As fantasy novels go, Paladin of Souls has stakes which are low, and the perspectives are intimate—but its scope extends to the hereafter. Ms Bujold’s proven talent in writing nuanced, complex characters and relationships shines just as brightly here. Unlike sincere, selfless Cazaril in The Curse of Chalion, Ista’s voice is cynical and weary. Though she shares Cazaril’s tendency towards self-deprecation, she has no interest in being involved in the gods’ effing ineffeable plans. What I found most enjoyable about Paladin of Souls is Ista’s re-ignition of her arrested development and recovery from prolonged infantilisation due to her status both as a woman and as a mentally ill person. I feel that her hostility towards the gods comes in part from a fractured self-esteem. She simply does not believe herself worthy, given her past failures, and cannot bear to be saddled with purpose and destiny again.

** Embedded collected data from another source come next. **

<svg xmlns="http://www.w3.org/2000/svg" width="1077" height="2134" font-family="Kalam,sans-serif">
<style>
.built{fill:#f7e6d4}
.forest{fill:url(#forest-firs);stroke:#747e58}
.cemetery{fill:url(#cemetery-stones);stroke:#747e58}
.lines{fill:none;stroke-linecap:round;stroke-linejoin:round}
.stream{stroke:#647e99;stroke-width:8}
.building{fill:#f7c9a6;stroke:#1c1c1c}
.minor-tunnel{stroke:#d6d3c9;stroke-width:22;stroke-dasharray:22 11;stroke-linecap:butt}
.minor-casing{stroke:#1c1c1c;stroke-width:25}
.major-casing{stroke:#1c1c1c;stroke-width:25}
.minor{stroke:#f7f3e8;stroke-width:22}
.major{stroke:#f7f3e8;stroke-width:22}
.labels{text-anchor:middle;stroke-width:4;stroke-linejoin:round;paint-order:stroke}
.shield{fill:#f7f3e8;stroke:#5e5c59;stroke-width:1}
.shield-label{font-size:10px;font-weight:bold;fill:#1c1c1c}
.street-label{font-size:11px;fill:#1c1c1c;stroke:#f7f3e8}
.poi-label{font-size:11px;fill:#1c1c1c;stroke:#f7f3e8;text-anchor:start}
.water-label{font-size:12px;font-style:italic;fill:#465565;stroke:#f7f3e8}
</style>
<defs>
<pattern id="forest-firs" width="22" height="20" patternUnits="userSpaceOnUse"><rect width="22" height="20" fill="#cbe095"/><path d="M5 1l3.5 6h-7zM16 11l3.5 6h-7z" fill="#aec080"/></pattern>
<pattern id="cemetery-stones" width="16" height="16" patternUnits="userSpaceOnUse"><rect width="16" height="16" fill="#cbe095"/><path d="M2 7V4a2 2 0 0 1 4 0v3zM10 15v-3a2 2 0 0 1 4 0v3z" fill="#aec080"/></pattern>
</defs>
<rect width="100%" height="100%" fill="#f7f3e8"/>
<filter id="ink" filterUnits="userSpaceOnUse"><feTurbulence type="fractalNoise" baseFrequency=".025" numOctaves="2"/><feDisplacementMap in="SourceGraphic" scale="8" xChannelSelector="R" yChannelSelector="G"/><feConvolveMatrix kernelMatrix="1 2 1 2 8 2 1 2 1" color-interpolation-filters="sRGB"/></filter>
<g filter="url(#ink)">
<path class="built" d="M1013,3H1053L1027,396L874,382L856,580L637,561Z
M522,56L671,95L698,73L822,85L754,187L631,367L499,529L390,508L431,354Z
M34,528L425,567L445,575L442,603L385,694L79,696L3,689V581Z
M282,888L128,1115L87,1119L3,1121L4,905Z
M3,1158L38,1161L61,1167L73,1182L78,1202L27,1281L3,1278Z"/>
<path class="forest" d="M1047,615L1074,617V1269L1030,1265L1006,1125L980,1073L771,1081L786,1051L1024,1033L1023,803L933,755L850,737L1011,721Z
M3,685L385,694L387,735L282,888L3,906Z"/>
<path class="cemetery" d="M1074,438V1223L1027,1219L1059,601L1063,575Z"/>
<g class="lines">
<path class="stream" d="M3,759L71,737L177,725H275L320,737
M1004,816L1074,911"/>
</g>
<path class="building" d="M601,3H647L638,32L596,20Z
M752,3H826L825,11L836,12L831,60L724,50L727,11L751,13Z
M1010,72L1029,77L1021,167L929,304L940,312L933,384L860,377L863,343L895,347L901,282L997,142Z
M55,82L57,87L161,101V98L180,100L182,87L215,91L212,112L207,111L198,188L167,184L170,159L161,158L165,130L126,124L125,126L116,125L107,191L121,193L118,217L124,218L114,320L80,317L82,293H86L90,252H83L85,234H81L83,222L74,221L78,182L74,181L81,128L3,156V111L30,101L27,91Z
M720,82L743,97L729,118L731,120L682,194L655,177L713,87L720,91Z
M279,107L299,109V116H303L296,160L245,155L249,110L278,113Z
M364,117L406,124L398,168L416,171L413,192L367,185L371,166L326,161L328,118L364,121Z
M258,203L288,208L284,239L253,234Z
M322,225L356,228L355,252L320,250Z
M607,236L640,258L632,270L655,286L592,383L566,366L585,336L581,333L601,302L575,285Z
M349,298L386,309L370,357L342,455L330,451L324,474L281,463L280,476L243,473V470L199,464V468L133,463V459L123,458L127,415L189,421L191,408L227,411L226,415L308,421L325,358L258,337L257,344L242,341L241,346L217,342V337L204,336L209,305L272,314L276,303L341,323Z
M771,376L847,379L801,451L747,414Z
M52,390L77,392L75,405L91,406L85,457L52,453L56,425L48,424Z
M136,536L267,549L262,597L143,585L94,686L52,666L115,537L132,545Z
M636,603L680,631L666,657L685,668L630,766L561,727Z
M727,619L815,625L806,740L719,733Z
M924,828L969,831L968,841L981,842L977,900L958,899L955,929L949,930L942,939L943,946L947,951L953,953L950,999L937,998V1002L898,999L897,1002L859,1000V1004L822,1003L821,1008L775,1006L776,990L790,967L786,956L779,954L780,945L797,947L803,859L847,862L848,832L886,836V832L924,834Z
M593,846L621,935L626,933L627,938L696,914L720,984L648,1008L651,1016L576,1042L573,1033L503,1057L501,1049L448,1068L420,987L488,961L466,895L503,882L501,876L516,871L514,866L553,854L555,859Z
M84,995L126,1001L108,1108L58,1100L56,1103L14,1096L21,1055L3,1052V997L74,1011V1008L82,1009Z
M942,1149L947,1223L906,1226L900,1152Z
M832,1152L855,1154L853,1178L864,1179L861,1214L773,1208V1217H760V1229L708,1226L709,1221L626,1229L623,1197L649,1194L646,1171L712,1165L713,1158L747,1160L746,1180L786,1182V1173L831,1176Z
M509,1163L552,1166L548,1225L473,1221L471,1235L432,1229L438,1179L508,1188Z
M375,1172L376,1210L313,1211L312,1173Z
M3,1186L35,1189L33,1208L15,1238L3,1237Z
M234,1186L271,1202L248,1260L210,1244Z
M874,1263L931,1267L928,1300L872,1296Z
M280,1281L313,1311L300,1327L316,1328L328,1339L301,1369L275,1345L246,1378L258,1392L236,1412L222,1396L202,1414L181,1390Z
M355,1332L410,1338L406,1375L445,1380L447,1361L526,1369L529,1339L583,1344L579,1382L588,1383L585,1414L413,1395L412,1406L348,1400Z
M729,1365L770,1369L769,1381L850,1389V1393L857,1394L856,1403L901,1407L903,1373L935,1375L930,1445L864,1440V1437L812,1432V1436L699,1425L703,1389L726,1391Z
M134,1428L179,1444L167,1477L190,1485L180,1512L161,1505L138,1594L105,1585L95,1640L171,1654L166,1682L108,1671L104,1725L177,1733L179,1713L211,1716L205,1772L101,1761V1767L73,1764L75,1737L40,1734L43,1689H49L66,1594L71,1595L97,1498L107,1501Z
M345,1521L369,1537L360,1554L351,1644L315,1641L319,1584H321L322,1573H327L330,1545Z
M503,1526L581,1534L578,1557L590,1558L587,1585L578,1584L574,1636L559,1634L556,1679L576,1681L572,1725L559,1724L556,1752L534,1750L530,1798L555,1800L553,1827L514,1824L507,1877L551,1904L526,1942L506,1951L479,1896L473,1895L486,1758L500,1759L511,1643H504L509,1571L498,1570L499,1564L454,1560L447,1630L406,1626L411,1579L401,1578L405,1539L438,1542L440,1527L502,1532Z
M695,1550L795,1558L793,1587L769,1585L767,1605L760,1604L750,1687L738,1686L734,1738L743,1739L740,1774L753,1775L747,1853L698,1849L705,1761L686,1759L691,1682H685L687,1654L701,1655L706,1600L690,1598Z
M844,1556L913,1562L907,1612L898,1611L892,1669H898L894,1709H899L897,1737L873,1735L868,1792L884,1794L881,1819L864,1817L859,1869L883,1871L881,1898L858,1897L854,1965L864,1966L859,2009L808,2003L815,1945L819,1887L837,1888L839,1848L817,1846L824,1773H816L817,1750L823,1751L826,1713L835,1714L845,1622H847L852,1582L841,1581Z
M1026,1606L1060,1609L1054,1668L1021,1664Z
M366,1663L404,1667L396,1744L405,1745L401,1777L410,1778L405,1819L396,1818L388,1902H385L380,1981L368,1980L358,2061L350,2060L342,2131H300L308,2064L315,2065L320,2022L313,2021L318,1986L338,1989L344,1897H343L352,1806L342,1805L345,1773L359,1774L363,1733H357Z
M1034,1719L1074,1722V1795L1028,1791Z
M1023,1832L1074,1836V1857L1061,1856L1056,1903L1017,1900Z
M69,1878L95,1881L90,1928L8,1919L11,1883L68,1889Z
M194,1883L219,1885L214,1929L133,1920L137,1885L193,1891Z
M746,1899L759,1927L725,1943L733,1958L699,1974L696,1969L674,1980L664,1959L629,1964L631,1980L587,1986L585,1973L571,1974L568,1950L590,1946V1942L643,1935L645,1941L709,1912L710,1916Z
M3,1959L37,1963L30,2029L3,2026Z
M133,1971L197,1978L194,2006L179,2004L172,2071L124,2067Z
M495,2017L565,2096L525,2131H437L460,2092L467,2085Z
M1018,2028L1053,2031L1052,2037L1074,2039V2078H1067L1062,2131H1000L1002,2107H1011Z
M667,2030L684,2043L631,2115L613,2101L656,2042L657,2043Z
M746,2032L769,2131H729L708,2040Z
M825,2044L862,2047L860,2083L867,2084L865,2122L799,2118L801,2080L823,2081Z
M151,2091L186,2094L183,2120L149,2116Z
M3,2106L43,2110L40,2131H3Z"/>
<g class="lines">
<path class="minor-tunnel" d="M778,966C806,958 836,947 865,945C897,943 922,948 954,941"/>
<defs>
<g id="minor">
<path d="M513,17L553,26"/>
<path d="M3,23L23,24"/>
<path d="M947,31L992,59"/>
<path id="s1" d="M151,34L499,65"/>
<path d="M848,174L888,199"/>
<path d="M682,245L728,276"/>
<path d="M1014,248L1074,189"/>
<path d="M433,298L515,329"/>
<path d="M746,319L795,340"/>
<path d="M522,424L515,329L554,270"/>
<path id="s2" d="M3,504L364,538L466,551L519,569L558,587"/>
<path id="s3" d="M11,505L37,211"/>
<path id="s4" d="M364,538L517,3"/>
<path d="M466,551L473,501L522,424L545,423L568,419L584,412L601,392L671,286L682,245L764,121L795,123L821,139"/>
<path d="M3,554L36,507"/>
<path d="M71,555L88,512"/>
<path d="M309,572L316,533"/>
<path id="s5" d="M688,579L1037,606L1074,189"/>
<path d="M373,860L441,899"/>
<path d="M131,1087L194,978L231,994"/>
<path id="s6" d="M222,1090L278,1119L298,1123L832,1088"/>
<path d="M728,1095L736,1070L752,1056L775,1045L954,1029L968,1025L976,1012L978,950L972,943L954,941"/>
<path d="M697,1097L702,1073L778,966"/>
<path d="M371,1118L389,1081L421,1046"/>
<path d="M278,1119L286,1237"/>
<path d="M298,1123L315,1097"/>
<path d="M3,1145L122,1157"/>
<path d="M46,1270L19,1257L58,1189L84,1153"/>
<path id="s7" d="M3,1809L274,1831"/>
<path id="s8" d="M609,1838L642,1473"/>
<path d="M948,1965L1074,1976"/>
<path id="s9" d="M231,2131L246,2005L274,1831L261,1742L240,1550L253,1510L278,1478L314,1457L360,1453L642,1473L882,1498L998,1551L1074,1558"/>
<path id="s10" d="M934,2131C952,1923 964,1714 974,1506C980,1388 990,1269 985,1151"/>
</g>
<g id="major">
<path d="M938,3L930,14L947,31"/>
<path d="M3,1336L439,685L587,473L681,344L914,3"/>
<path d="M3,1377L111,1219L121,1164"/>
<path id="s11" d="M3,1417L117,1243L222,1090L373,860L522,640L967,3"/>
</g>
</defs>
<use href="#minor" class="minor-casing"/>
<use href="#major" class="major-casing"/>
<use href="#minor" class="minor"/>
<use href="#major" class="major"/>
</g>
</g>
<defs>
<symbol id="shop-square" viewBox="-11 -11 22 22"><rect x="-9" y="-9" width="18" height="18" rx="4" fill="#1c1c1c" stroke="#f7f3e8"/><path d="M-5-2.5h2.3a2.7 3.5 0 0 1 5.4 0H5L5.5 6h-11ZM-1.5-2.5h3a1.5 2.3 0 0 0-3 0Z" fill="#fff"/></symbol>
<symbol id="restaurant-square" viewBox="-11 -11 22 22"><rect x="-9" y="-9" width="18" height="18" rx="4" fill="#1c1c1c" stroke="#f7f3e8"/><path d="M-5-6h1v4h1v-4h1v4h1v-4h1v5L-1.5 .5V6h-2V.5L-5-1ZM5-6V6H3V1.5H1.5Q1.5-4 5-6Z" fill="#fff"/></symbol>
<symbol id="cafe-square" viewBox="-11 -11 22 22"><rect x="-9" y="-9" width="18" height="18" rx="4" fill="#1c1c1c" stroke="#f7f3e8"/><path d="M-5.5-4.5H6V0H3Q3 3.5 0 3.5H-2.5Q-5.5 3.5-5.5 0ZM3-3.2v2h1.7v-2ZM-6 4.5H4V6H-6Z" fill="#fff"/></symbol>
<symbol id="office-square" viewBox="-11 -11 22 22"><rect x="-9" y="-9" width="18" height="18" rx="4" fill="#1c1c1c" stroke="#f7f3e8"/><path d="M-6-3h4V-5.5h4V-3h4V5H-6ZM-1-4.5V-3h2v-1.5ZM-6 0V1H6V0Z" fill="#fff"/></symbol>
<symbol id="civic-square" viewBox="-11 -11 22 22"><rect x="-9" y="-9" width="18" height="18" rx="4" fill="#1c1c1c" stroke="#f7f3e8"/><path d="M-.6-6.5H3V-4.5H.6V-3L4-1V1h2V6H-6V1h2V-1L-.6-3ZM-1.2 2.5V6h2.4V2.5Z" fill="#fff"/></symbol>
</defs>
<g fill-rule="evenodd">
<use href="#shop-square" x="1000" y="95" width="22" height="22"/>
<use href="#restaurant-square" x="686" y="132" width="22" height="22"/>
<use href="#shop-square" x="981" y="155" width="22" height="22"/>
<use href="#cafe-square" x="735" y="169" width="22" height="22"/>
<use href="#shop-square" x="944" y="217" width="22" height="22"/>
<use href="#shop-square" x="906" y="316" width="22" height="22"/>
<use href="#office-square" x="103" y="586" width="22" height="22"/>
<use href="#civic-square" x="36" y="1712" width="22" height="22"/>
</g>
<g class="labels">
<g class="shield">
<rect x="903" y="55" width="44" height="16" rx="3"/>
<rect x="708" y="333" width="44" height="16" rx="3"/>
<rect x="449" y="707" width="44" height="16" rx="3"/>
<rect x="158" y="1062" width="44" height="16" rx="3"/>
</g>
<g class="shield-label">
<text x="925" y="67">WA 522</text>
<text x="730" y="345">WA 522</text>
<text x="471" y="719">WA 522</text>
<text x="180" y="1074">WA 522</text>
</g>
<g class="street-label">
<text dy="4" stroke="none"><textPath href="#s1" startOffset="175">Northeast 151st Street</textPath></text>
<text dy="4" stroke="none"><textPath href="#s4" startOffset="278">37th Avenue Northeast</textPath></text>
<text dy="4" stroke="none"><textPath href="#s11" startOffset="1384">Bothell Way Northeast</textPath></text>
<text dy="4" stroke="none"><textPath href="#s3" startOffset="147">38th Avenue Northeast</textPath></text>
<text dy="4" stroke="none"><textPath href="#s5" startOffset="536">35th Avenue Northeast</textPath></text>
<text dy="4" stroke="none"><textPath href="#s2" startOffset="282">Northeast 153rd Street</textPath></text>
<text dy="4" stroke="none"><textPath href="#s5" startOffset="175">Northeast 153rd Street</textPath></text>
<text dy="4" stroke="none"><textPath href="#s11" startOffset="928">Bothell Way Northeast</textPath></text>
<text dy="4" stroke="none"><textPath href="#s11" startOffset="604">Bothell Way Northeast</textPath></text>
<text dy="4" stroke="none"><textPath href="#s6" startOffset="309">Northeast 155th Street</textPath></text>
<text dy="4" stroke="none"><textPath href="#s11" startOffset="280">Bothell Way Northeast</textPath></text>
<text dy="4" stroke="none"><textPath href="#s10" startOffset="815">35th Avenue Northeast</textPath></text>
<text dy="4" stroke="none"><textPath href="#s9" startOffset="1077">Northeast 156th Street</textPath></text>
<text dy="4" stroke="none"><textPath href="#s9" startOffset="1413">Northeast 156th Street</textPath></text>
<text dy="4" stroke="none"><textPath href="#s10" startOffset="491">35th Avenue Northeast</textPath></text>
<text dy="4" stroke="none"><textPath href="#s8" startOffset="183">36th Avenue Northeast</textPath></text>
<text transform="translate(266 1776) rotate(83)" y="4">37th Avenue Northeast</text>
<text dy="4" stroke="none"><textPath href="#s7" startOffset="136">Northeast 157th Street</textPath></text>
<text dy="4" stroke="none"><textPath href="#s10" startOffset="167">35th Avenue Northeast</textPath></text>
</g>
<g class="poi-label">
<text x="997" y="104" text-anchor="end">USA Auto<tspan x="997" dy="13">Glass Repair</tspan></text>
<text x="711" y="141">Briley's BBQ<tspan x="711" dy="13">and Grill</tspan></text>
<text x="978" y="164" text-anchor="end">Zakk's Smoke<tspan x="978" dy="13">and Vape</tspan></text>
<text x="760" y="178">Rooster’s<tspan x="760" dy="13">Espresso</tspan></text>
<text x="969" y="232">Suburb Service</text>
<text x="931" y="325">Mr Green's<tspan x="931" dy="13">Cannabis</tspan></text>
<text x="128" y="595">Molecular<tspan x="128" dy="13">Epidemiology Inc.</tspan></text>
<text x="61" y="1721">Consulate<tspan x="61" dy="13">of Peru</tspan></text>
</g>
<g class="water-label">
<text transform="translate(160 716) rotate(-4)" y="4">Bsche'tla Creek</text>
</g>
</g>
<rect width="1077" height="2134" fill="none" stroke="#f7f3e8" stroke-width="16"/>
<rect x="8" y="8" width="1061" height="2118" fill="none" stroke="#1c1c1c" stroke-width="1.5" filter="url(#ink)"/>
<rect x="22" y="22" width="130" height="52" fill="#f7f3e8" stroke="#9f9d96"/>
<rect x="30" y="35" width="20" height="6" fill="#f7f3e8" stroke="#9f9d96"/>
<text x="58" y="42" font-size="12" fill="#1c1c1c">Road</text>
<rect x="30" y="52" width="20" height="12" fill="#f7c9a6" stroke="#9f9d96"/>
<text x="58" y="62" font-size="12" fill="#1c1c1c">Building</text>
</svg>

This book really spoke to me as I find myself growing closer and closer to my own 40th year and believing that the best years of my life are in the rearview.
You are brilliant, the Voice reassured her.
It is imperfect.
So are all things trapped in time. You are brilliant nonetheless. How fortunate for Us that We thirst for glorious souls rather than faultless ones, or We should be parched indeed, and most lonely in Our perfect righteousness. Carry on imperfectly, shining Ista.
There are many fantasy books written for children, young adults and those young-at-heart, but few are directed to aging souls all ready to be designated as the supporting characters in the stories of others. Ms Bujold’s book reminds us that it is never too late to start taking control of our own lives. We are, all of us, imperfect—but we can be glorious too, if we aren’t too afraid to shine. Paladin of Souls is everything I want in a book: it is very well-written, it is satisfying, and most of all, it is inspiring. Ista comes of age at 40, and that is because the gods spent a little more time working on her than most.